Smoking on plane was costly

Smoking on an airplane cost David Edgar White $500 and a night in custody at the George Town Police Station.

White, an American citizen, was scheduled to leave Cayman aboard a Cayman Airways flight to Miami on Sunday, 9 March.

Instead, he was brought to Summary Court around noon on Monday. Crown Counsel Tonya Lobban told Magistrate Nova Hall police were hoping the matter could be dealt with quickly so that White could be put on a flight later that day.

Details of the charge were that White smoked in a rear restroom of a Cayman Airways aircraft at a time when smoking in that compartment was prohibited by a notice exhibited there.

White, 56, pleaded guilty with explanation.

Ms Lobban said White boarded the aircraft at 12.50pm. After finding his seat, he went to a restroom with a partly-burnt cigarette which he had behind his ear. He lit the cigarette and an alarm went off.

When he opened the restroom door, the strong smell of cigarettes smoke filled the plane, causing an allergic reaction to a female passenger. An attendant had to open a rear door for her to get fresh air.

White was escorted from the plane by security officers, who notified the George Town Police Station. Police arrested White, cautioned him and took him to the station, where he was booked in at 1.30pm.
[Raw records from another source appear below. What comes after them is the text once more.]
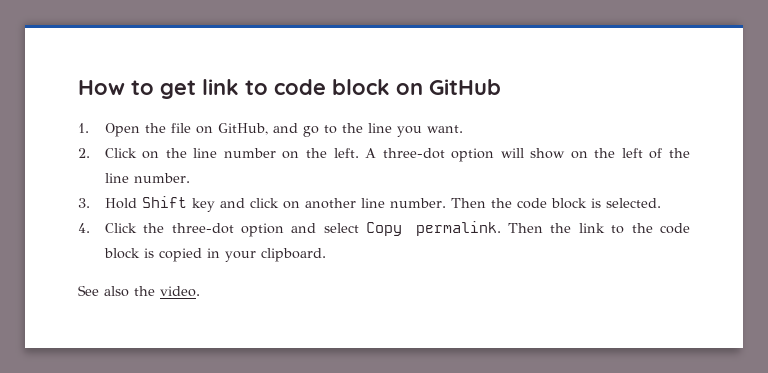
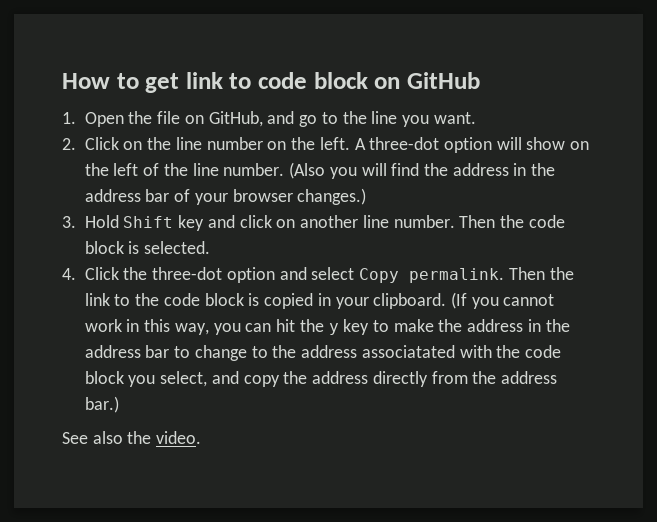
(190, 178) none -> [289,162,556,179] [84,188,367,205] (Also you will find the address in the address bar of your browser changes.)
(326, 255) none -> [451,292,555,309] [84,319,570,335] [84,345,561,361] [84,371,557,387] [84,396,119,413] (If you cannot work in this way, you can hit the y key to make the address in the address bar to change to the address associatated with the code block you select, and copy the address directly from the address bar.)

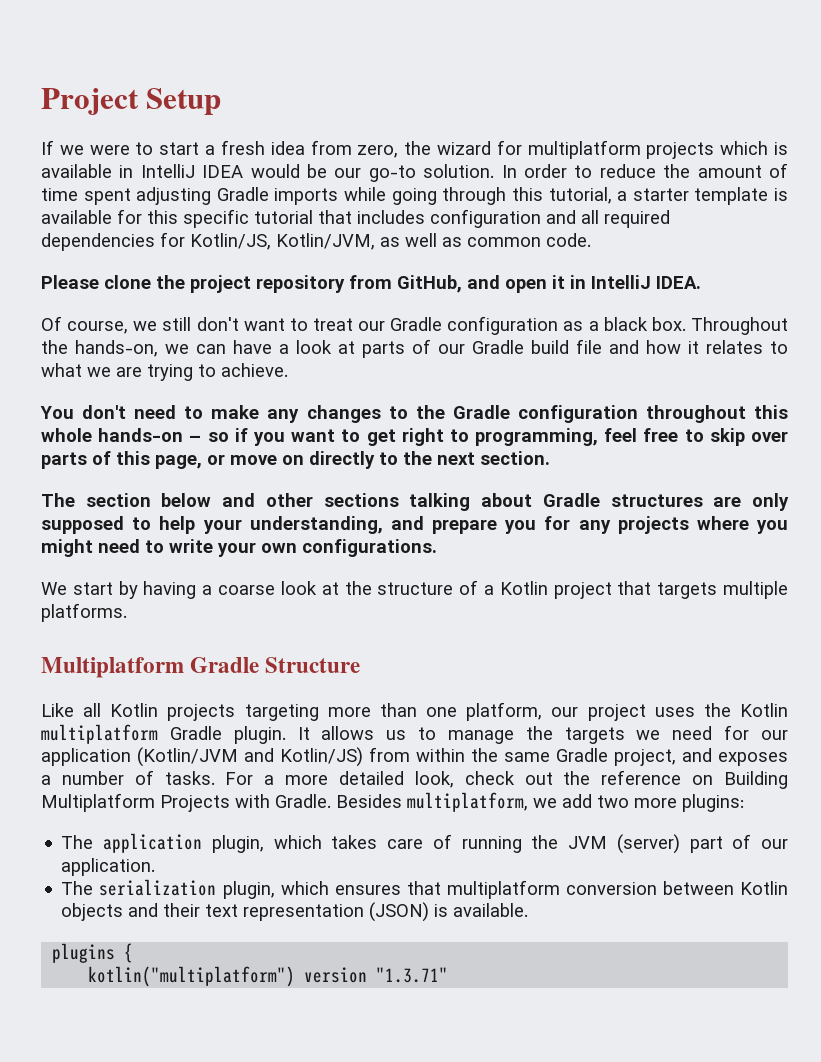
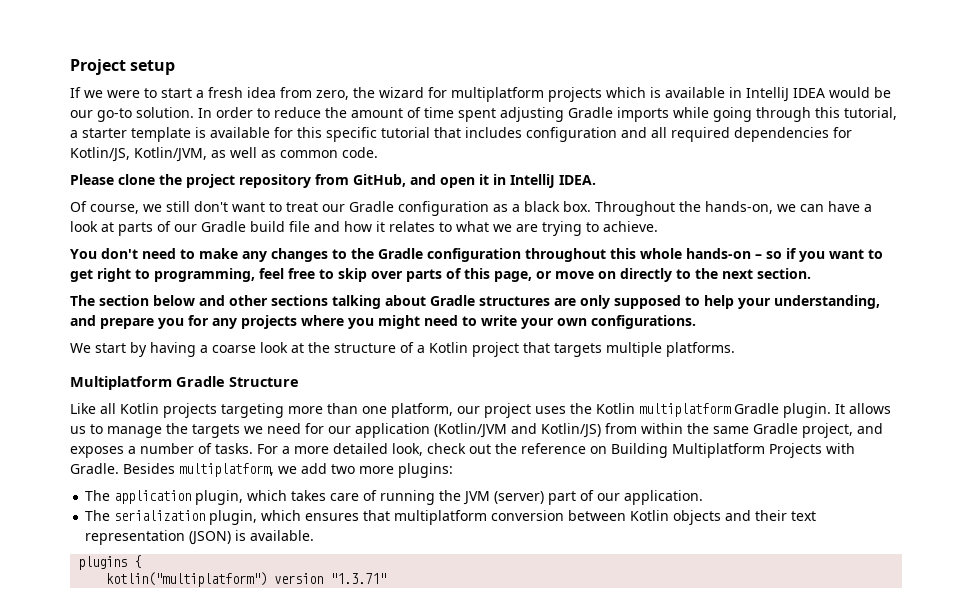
[146,88,222,115] Setup -> [130,60,176,75] setup

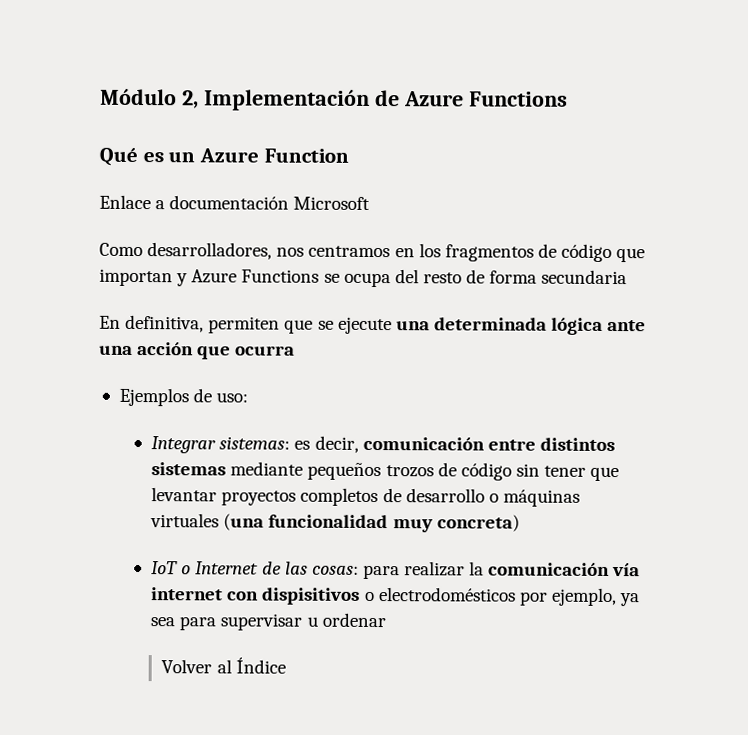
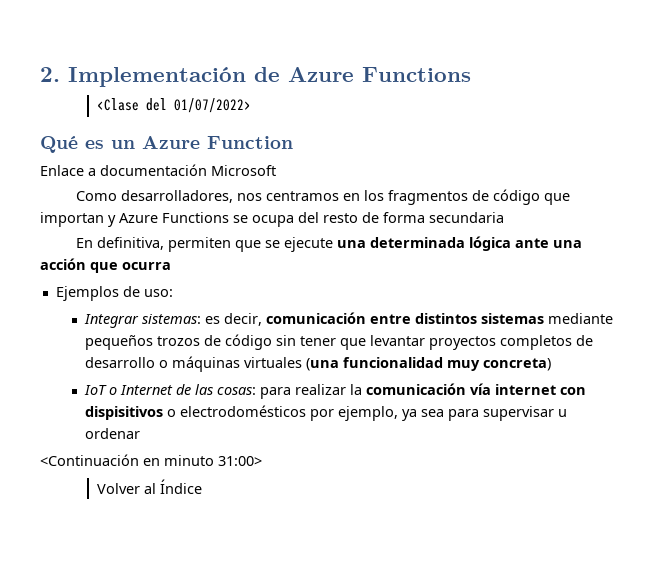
[100,88,199,109] Módulo 2, -> [40,67,60,82] 2.
(568, 99) none -> [97,98,252,113] // <Clase del 01/07/2022>
(386, 620) none -> [40,454,262,466] // <Continuación en minuto 31:00>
The magistrate was interested in the timing because she wanted to know how long White had spent in custody.

Asked for his explanation, White said he certainly wouldn’t deliberately smoke on an airplane. He had gone to the bathroom and was fixing his hair when he realised he had the cigarette. He saw an ashtray and it said ‘dispose of cigarette here’. ‘I lit the cigarette, took a couple of puffs and disposed of it,’ he told the court.

White said he hadn’t travelled much recently. Years ago he travelled a lot and it was OK to smoke on planes. He accepted that what he did was stupid – a silly mistake.

The magistrate said she didn’t think there was an airline anywhere that allows smoking now.

The charge of smoking on an aircraft was brought under a section of the Air Navigation (Overseas Territories) Order, 2001.

In setting the fine, the magistrate said she was taking into account the fact that he had spent time in custody. She commended authorities for processing the matter quickly so that White could be dealt with that day.